Я упоминаю об этом моем впечатлении, так как оно впервые открыло мне то, что я впоследствии гораздо яснее понял из заметок, писем и дневников Кадзуо М., а также из его письменных ответов на мои вопросы: этот человек прилагал отчаянные усилия, чтобы совладать с собой и со всем тем, что ему пришлось пережить. Он подымался, шел по прямой как стрела дороге, спотыкался и снова падал, мучительным усилием воли заставлял себя опять подняться, надеялся победить, но оказывался побежденным, а потом подымался снова…
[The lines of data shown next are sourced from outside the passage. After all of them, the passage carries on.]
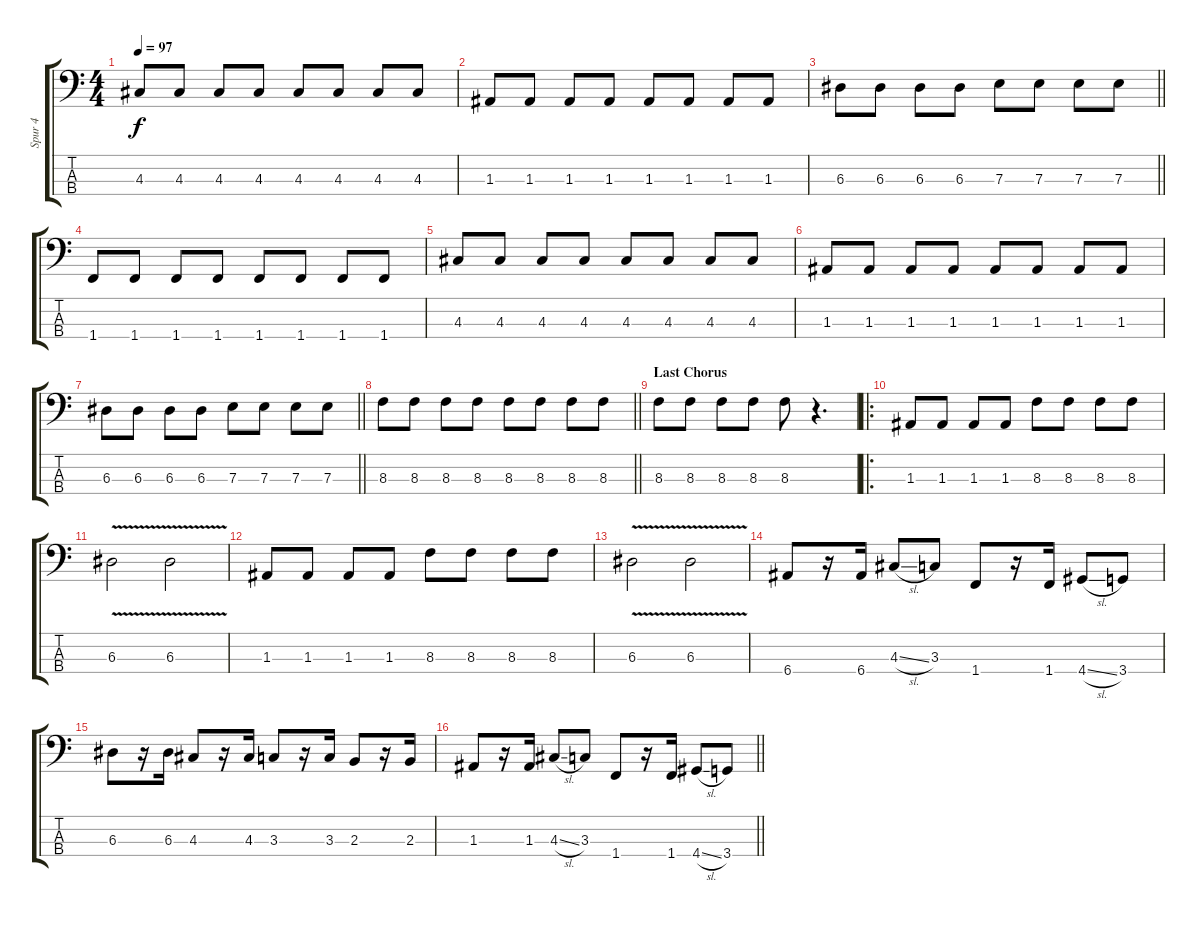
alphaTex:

\track ("Spur 4" "Spur 4") {instrument electricbasspick}
\staff {score tabs}
\tuning (G2 D2 A1 E1) {hide}
\ts (4 4)
\tempo 97
\clef f4
\ks c
4.3.8{dy f} 4.3.8 4.3.8 4.3.8 4.3.8 4.3.8 4.3.8 4.3.8 |
1.3.8 1.3.8 1.3.8 1.3.8 1.3.8 1.3.8 1.3.8 1.3.8 |
\barLineRight lightlight
6.3.8 6.3.8 6.3.8 6.3.8 7.3.8 7.3.8 7.3.8 7.3.8 |
1.4.8 1.4.8 1.4.8 1.4.8 1.4.8 1.4.8 1.4.8 1.4.8 |
4.3.8 4.3.8 4.3.8 4.3.8 4.3.8 4.3.8 4.3.8 4.3.8 |
1.3.8 1.3.8 1.3.8 1.3.8 1.3.8 1.3.8 1.3.8 1.3.8 |
\barLineRight lightlight
6.3.8 6.3.8 6.3.8 6.3.8 7.3.8 7.3.8 7.3.8 7.3.8 |
\barLineRight lightlight
8.3.8 8.3.8 8.3.8 8.3.8 8.3.8 8.3.8 8.3.8 8.3.8 |
\section ("" "Last Chorus")
8.3.8 8.3.8 8.3.8 8.3.8 8.3.8 r.4{d} |
\ro
1.3.8 1.3.8 1.3.8 1.3.8 8.3.8 8.3.8 8.3.8 8.3.8 |
6.3{v}.2 6.3{v}.2 |
1.3.8 1.3.8 1.3.8 1.3.8 8.3.8 8.3.8 8.3.8 8.3.8 |
6.3{v}.2 6.3{v}.2 |
6.4.8 r.16 6.4.16 4.3{sl}.8 3.3.8 1.4.8 r.16 1.4.16 4.4{sl}.8 3.4.8 |
6.3.8 r.16 6.3.16 4.3.8 r.16 4.3.16 3.3.8 r.16 3.3.16 2.3.8 r.16 2.3.16 |
\barLineRight lightlight
1.3.8 r.16 1.3.16 4.3{sl}.8 3.3.8 1.4.8 r.16 1.4.16 4.4{sl}.8 3.4.8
Кадзуо напоминал мне по временам ту совершенно обезображенную слепую лошадь, которую многие из спасшихся жителей Хиросимы якобы видели в первые дни после катастрофы на превращенных в груду развалин улицах города. Лошадь тыкалась длинной, покрытой кровоточащими ссадинами мордой в уцелевшие кое-где стены домов, припадала на все четыре ноги, а потом, не в лад стуча копытами, бежала, задрав кверху храпящую морду, или же медленным, похоронным шагом шествовала среди развалин в поисках конюшни, которую ей так и не суждено было найти.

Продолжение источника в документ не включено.